NAME

Marpa::Advanced::Models - Other Input Models

ABOUT THIS DOCUMENT

The alternative input models desribed in this document are an advanced technique. This document may safely be ignored by ordinary Marpa users.

DESCRIPTION

Token Streams

Marpa's default input model is the traditional one -- a token stream. Token streams are very standard in parsing applications -- so much so that most texts do not take the trouble of defining the term. A token stream is input structured as a sequence of tokens, where each token occupies one location and every location has a token. In the token stream model, all tokens are of the same length.

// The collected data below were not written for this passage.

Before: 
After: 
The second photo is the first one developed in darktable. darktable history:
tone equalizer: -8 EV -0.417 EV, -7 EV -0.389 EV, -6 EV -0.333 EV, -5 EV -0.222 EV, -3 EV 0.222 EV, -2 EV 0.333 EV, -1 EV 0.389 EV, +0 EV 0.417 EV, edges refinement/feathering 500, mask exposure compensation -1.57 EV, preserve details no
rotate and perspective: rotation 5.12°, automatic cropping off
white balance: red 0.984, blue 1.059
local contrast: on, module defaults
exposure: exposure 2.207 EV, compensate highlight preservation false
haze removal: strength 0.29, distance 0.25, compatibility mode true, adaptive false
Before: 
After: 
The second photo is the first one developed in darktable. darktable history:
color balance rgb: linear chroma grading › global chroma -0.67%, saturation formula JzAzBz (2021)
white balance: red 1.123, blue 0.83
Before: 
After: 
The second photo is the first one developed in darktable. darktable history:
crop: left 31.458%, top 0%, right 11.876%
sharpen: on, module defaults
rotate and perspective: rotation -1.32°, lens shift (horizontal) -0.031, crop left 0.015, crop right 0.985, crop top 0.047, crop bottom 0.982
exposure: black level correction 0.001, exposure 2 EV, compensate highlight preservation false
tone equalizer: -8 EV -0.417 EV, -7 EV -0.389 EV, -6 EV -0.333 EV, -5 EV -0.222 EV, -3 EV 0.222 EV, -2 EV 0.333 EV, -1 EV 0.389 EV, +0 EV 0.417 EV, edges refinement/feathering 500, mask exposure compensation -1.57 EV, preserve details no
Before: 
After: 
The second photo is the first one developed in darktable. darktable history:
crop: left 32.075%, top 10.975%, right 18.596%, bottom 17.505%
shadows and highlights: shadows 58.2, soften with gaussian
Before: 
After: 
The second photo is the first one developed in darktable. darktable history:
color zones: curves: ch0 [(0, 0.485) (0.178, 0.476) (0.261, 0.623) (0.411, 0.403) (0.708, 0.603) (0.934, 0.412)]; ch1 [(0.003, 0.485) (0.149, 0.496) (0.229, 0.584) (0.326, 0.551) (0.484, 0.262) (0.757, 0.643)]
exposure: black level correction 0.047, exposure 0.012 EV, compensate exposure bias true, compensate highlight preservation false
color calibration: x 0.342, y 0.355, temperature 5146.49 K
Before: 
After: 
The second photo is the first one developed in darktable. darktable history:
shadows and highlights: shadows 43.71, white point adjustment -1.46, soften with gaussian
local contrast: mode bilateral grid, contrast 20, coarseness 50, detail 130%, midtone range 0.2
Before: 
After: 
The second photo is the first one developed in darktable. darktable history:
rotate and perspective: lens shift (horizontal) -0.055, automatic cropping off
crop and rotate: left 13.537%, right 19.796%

Conventionally, all tokens are of length 1, and the token stream starts at location 0. Following this convention, the Nth token would start at location N-1 and end at location N. For example, the first token would start at location 0 and end at location 1. The second token would start at location 1 and end at location 2.

Earlemes

The basic idea of location in Marpa is the earleme. Earlemes are named after Jay Earley. Internally, each earleme corresponds exactly and directly to an Earley set. Every token has a start earleme and an end earleme.

The token stream model may also be called the token-per-earleme model. In the token stream model, token location and earleme location directly correspond on an one-to-one basis. It can be useful to have the structure of the input relate to earleme location in other ways. One such alternative, which is useful and been tested, is the character-per-earleme model, discussed below.

INTERFACE

Alternative models are implemented using the optional third and fourth parameters of the token descriptors. Token descriptors are used in the arguments to the Marpa Recognizer's tokens method.

Token Length

Token length is the optional third element of the token descriptor. By default, it is 1, which is the correct value for the token stream model. Its value can be any integer greater than zero. Marpa does not allow zero length tokens in any input model.

Token Offset

The token offset is the fourth element of each token's descriptor. Its value is taken as the offset to be added to the current earleme location. The current earleme location is the earleme which will be the start earleme of the next token to be added. When parsing begins, the current earleme location is earleme 0.

Negative token offsets are not allowed. Zero token offsets are allowed except for the last token descriptor of a tokens() call. A zero token offset will cause the next token to start at the same location. Multiple tokens starting at the same location will cause the lexing to be ambiguous. Marpa supports ambiguous lexing.

When token offset is left undefined, it defaults to 1. This is the correct value for the token stream model of input.

The intuitive expectation seems to be that every tokens() call will advance the current earleme after the last token descriptor. Because of this, a token offset of zero is not allowed for the last token descriptor. As a special case, when a token offset of zero is explicitly specified for the last token descriptor of a tokens() call, it is silently changed to 1.

In practice this seems to obey the principle of least surprise. The typical loop in an ambiguous lexing makes one pass for each earleme, gathering all the tokens that can start at that earleme into a list. For every token in this list, except the last, the token offset clearly should be 0, since all of the tokens are at the same earleme. A programmer might expect that he can give all the tokens a token offset of 0, thinking that Marpa will understand that the intention is to advance the current earleme after the tokens() call is complete. Since this is what the programmer expects, this is what Marpa does.

AMBIGUOUS LEXING

Ambiguous lexing occurs when several different sequences of tokens are possible. Potentially ambiguous lexing occurs in any parse where multiple tokens start at a single earleme. An actual ambiguity only occurs if more than one of the potential token choices is consistent with the grammar and previous input. If there is no actual ambiguity, Marpa will use the only token choice which is consistent with the grammar and previous inputs.

When lexing is actually ambiguous, Marpa will use all consistent alternatives. When the lexing in a parse is actually ambiguous, the parse will be ambiguous. From the point of view of Marpa's semantics, ambiguity caused by lexing is exactly the same as ambiguity caused by an ambiguous grammar.

In the standard terminology, a grammar is ambiguous if it can produce more than one parse result, and vice versa. In Marpa this is not strictly true. In Marpa, an unambiguous grammar will produce than one parse, if the lexing is actually ambiguous.